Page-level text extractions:
----------------

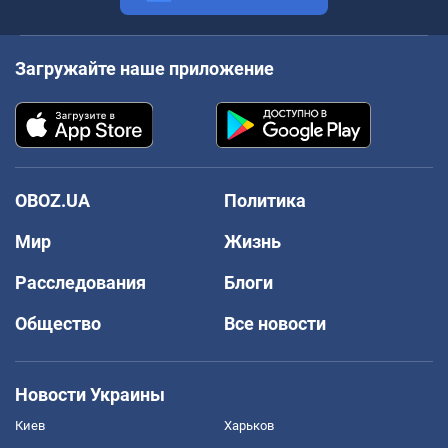
Загружайте наше приложение
OBOZ.UA
Политика
Мир
Жизнь
Расследования
Блоги
Общество
Все новости
Новости Украины
Киев
Харьков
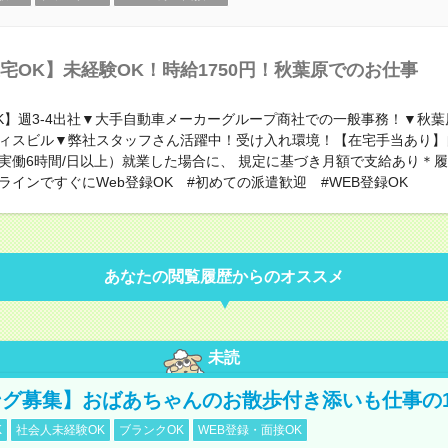
宅OK】未経験OK！時給1750円！秋葉原でのお仕事
K】週3-4出社▼大手自動車メーカーグループ商社での一般事務！▼秋葉
ィスビル▼弊社スタッフさん活躍中！受け入れ環境！【在宅手当あり】
実働6時間/日以上）就業した場合に、 規定に基づき月額で支給あり＊
ラインですぐにWeb登録OK #初めての派遣歓迎 #WEB登録OK
あなたの閲覧履歴からのオススメ
未読
グ募集】おばあちゃんのお散歩付き添いも仕事の
K
社会人未経験OK
ブランクOK
WEB登録・面接OK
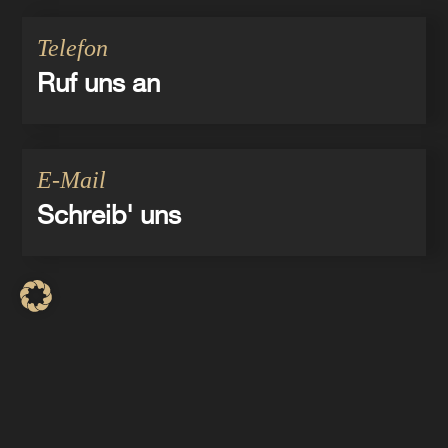
Telefon
Ruf uns an
E-Mail
Schreib' uns
Impressum
Datenschutz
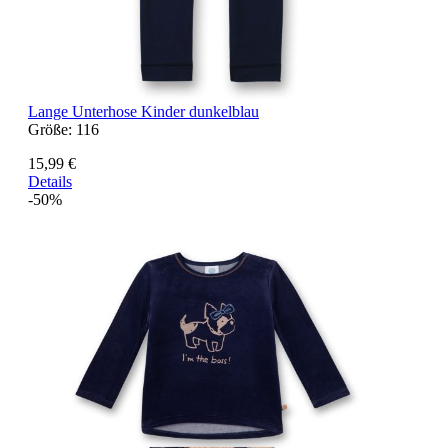
Lange Unterhose Kinder dunkelblau
Größe:
116
15,99 €
Details
-50%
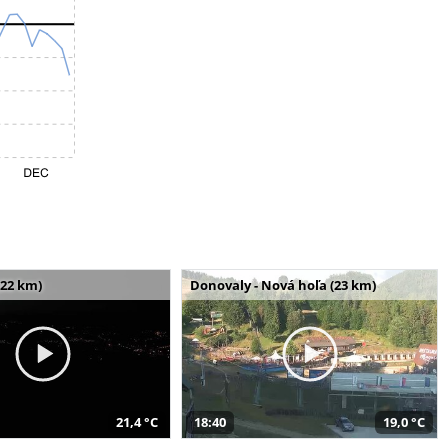
(22 km)
Donovaly - Nová hoľa (23 km)
21,4 °C
18:40
19,0 °C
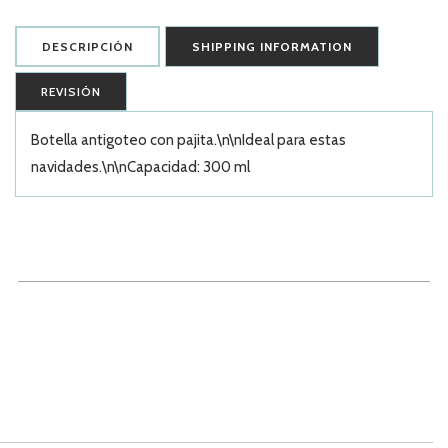
DESCRIPCIÓN
SHIPPING INFORMATION
REVISIÓN
Botella antigoteo con pajita.\n\nIdeal para estas
navidades.\n\nCapacidad: 300 ml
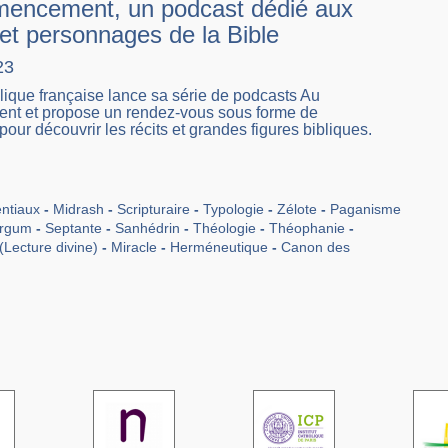
encement, un podcast dédié aux
 et personnages de la Bible
23
blique française lance sa série de podcasts Au
 et propose un rendez-vous sous forme de
pour découvrir les récits et grandes figures bibliques.
ntiaux
Midrash
Scripturaire
Typologie
Zélote
Paganisme
rgum
Septante
Sanhédrin
Théologie
Théophanie
(Lecture divine)
Miracle
Herméneutique
Canon des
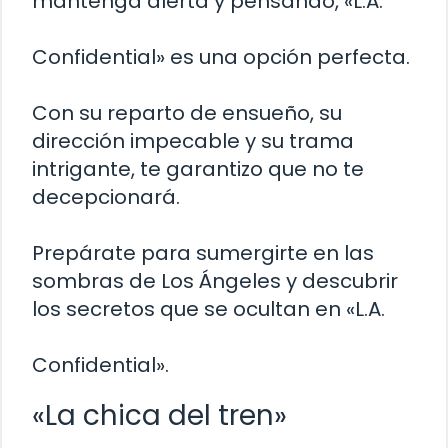
mantenga alerta y pensando, «L.A.
Confidential» es una opción perfecta.
Con su reparto de ensueño, su
dirección impecable y su trama
intrigante, te garantizo que no te
decepcionará.
Prepárate para sumergirte en las
sombras de Los Ángeles y descubrir
los secretos que se ocultan en «L.A.
Confidential».
«La chica del tren»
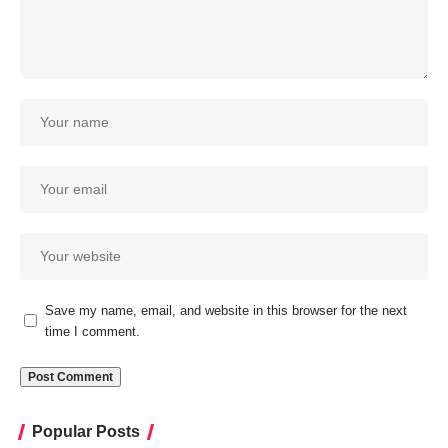
Save my name, email, and website in this browser for the next
time I comment.
Popular Posts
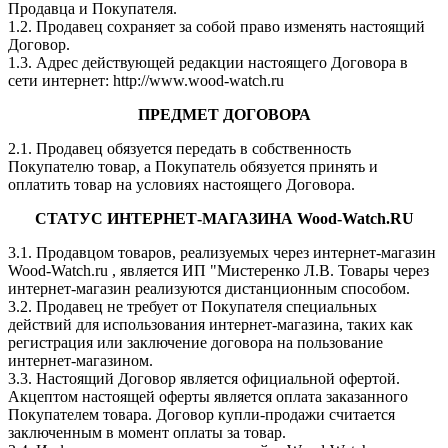
Продавца и Покупателя.
1.2. Продавец сохраняет за собой право изменять настоящий
Договор.
1.3. Адрес действующей редакции настоящего Договора в
сети интернет: http://www.wood-watch.ru
ПРЕДМЕТ ДОГОВОРА
2.1. Продавец обязуется передать в собственность
Покупателю товар, а Покупатель обязуется принять и
оплатить товар на условиях настоящего Договора.
СТАТУС ИНТЕРНЕТ-МАГАЗИНА Wood-W
atch.RU
3.1. Продавцом товаров, реализуемых через интернет-магазин
Wood-Watch.ru , является ИП "Мистеренко Л.В. Товары через
интернет-магазин реализуются дистанционным способом.
3.2. Продавец не требует от Покупателя специальных
действий для использования интернет-магазина, таких как
регистрация или заключение договора на пользование
интернет-магазином.
3.3. Настоящий Договор является официальной офертой.
Акцептом настоящей оферты является оплата заказанного
Покупателем товара. Договор купли-продажи считается
заключенным в момент оплаты за товар.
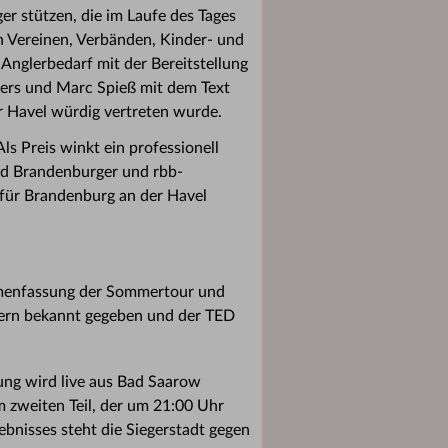
r stützen, die im Laufe des Tages
n Vereinen, Verbänden, Kinder- und
nglerbedarf mit der Bereitstellung
ers und Marc Spieß mit dem Text
r Havel würdig vertreten wurde.
Als Preis winkt ein professionell
nd Brandenburger und rbb-
für Brandenburg an der Havel
mmenfassung der Sommertour und
ern bekannt gegeben und der TED
ung wird live aus Bad Saarow
Im zweiten Teil, der um 21:00 Uhr
bnisses steht die Siegerstadt gegen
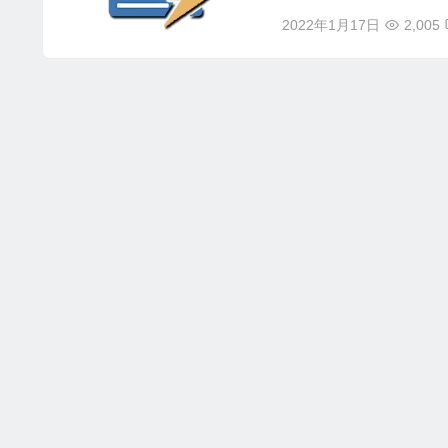
2022年1月17日
2,005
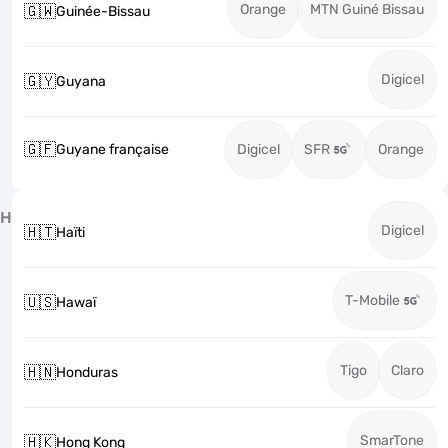
Orange
MTN Guiné Bissau
🇬🇼
Guinée-Bissau
Digicel
🇬🇾
Guyana
🇬🇫
Guyane française
Digicel
SFR
Orange
H
Digicel
🇭🇹
Haïti
T-Mobile
🇺🇸
Hawaï
Tigo
Claro
🇭🇳
Honduras
SmarTone
🇭🇰
Hong Kong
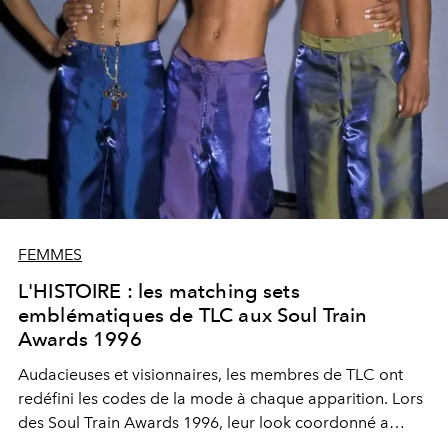
FEMMES
L'HISTOIRE : les matching sets
emblématiques de TLC aux Soul Train
Awards 1996
Audacieuses et visionnaires, les membres de TLC ont
redéfini les codes de la mode à chaque apparition. Lors
des Soul Train Awards 1996, leur look coordonné a
marqué l’histoire et confirmé leur statut d’icônes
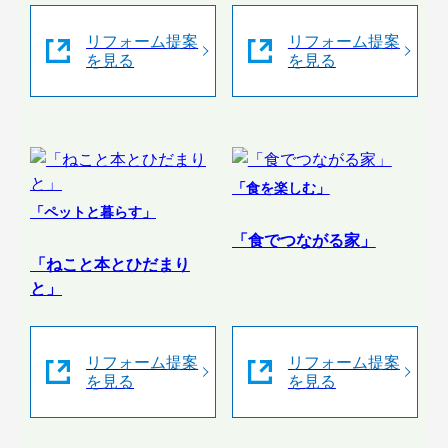
リフォーム提案
リフォーム提案
を見る
を見る
「食を楽しむ」
「ペットと暮らす」
「食でつながる家」
「ねこと本とひだまり
と」
リフォーム提案
リフォーム提案
を見る
を見る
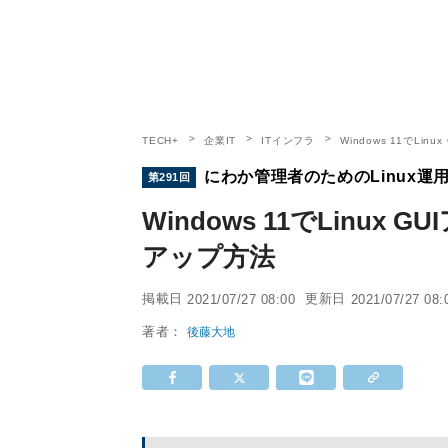
TECH+
企業IT
ITインフラ
Windows 11でLi
にわか管理者のためのLinux運
第291回
Windows 11でLinux
アップ方法
掲載日
更新日
2021/07/27 08:00
2021/07/27 08:
著者：
後藤大地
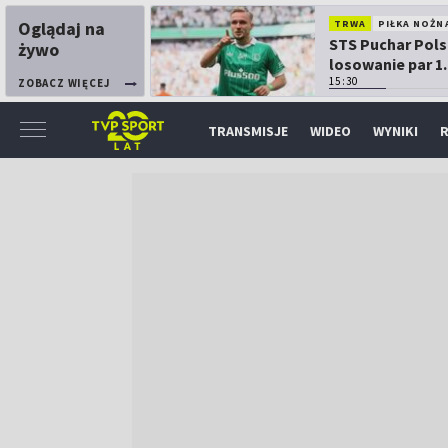
Oglądaj na
TRWA
PIŁKA NOŻN
STS Puchar Pols
żywo
losowanie par 1.
15:30
ZOBACZ WIĘCEJ
TRANSMISJE
WIDEO
WYNIKI
R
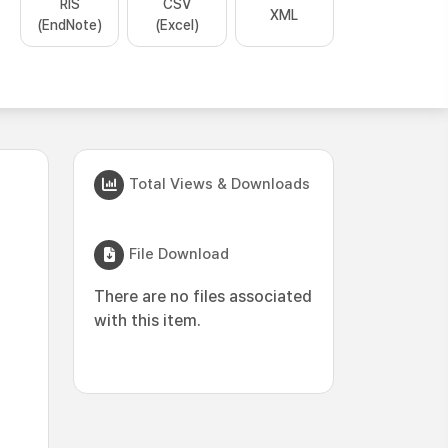
RIS
CSV
XML
(EndNote)
(Excel)
Total Views & Downloads
File Download
There are no files associated
with this item.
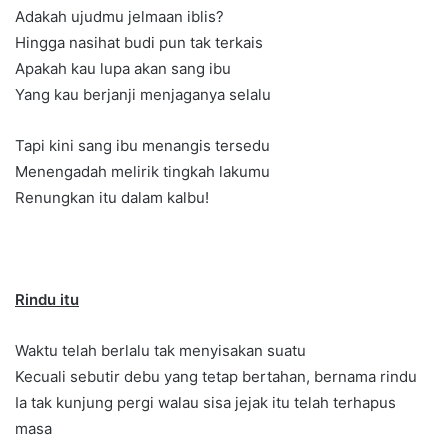
Adakah ujudmu jelmaan iblis?
Hingga nasihat budi pun tak terkais
Apakah kau lupa akan sang ibu
Yang kau berjanji menjaganya selalu
Tapi kini sang ibu menangis tersedu
Menengadah melirik tingkah lakumu
Renungkan itu dalam kalbu!
Rindu itu
Waktu telah berlalu tak menyisakan suatu
Kecuali sebutir debu yang tetap bertahan, bernama rindu
Ia tak kunjung pergi walau sisa jejak itu telah terhapus
masa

----------------

Throughout the data above, count the lines where the word "Soul" occurs, and report that figure alone.

2